But father loved auntie as much as any of us did, and looked up to her too. As she was his sister-in-law he needn’t have done that, only she was ever so much older, and, as father would add, “wiser as well.”
Here is one proof that she had a deal of power over him:
Father did not hate his uniform; no real soldier does, although I have heard some say they did; but he did not see the fun, as he called it, of wearing it when off duty. He was off duty going to church on Sundays, but he went in uniform, nevertheless. Why? Because auntie like to see him dressed so.
Mother did not always go to church, because she was delicate; but father and auntie and we boys invariably did.
Let me think a moment. How old would we have been then? Oh, about nine. Dressed exactly alike – black jackets alike, broad white collars alike, tall silk hats alike – the hats were auntie’s notion of the severely genteel – and little rattan canes alike.
Faces and eyes and hair all alike.
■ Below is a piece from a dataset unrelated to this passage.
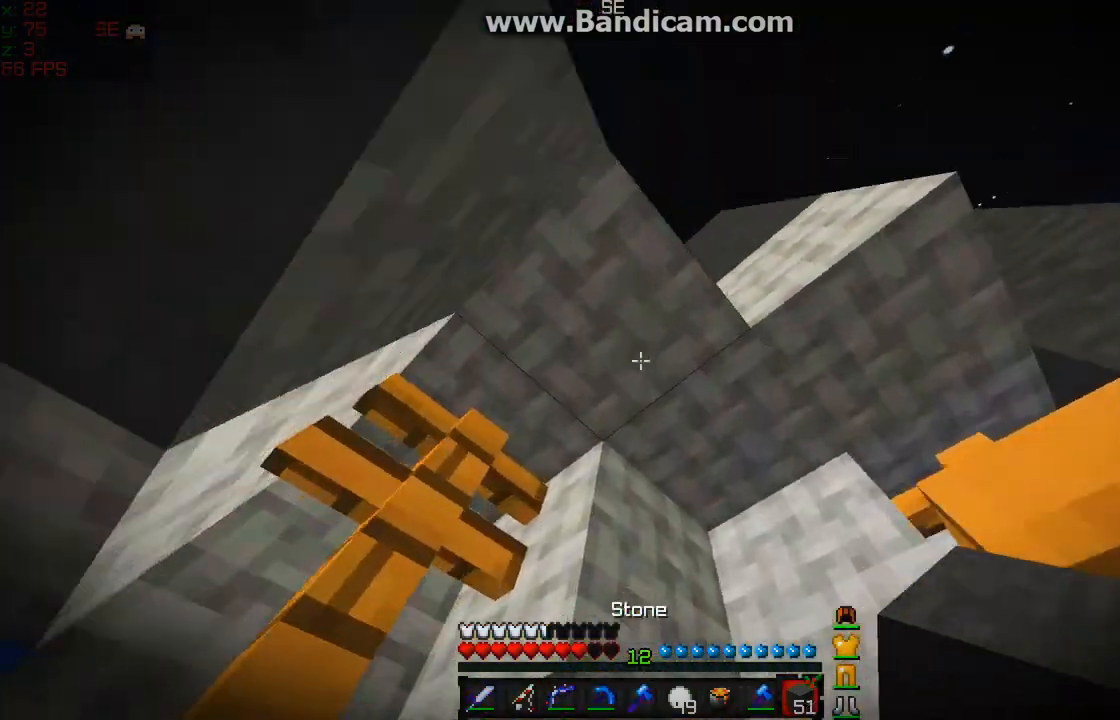
{"keys": [], "mouse": ["left"], "events": [[100, "w", "up"], [183, "d", "down"], [183, "mouse_left", "down"], [300, "d", "up"]]}
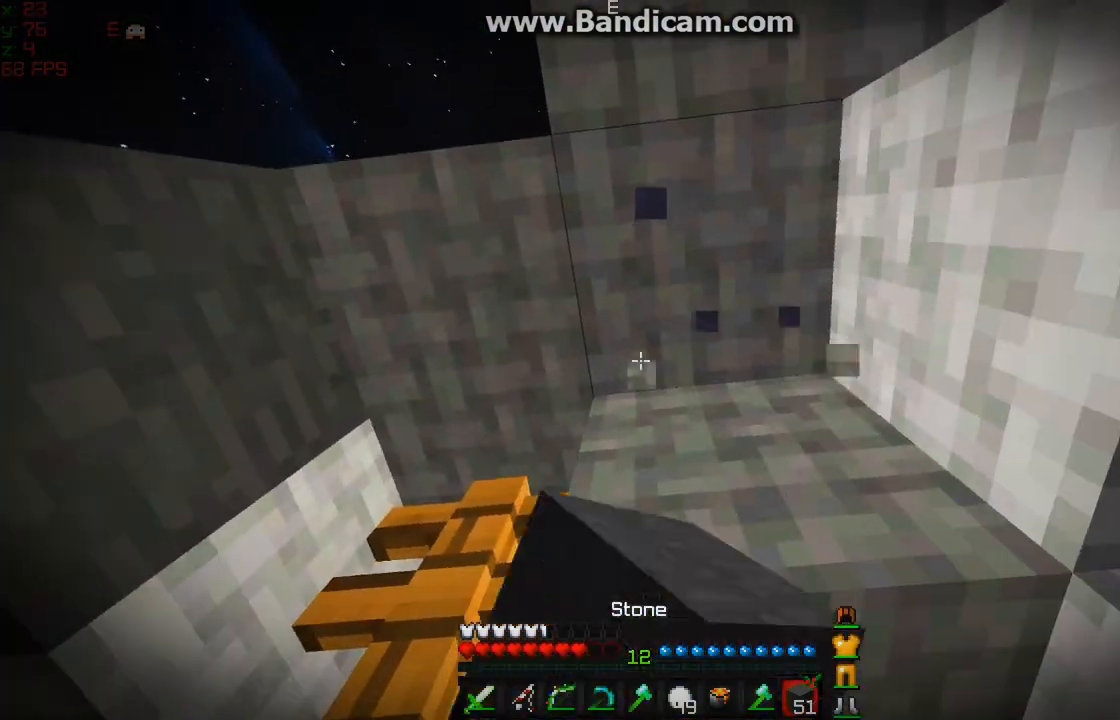
{"keys": ["w"], "mouse": ["left"], "events": [[350, "w", "down"]]}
So much alike were we, indeed, on a Sunday morning, that if any one, except mamma and auntie, who I daresay had their own private marks, called us by our correct names, it was just guesswork or merely chance.
Father made no attempt at distinguishing us on Sundays and holidays. If, for example, he had given Jill a penny with a view to lollipops, and I came round soon after, he would say:
“Let me see, now – I gave you a penny before, didn’t I?”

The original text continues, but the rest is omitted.